Copy each line of the records below that has "CuDef" in it.

(Image and design file data)

»»

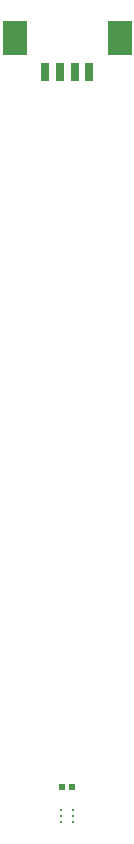
<source format=gbr>
%TF.GenerationSoftware,Altium Limited,Altium Designer,23.3.1 (30)*%
G04 Layer_Color=8421504*
%FSLAX26Y26*%
%MOIN*%
%TF.SameCoordinates,8EB50123-24BD-4293-BAC2-458A60E0733E*%
%TF.FilePolarity,Positive*%
%TF.FileFunction,Paste,Top*%
%TF.Part,Single*%
G01*
G75*
%TA.AperFunction,BGAPad,CuDef*%
%ADD10C,0.011811*%
%TA.AperFunction,ConnectorPad*%
%ADD11R,0.078740X0.118110*%
%ADD12R,0.029528X0.059055*%
%TA.AperFunction,SMDPad,CuDef*%
%ADD13R,0.018504X0.020472*%
D10*
X-19685Y19685D02*
D03*
Y0D02*
D03*
Y-19685D02*
D03*
X19685Y19685D02*
D03*
Y0D02*
D03*
Y-19685D02*
D03*
D11*
X-174213Y2594488D02*
D03*
X174213D02*
D03*
D12*
X-73819Y2480315D02*
D03*
X-24606D02*
D03*
X73819D02*
D03*
X24606D02*
D03*
D13*
X-16929Y98425D02*
D03*
X16929D02*
D03*
%TF.MD5,f1368db595cd4a66f09f9822fe903d01*%
M02*

</source>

««

Output of the task:
%TA.AperFunction,BGAPad,CuDef*%
%TA.AperFunction,SMDPad,CuDef*%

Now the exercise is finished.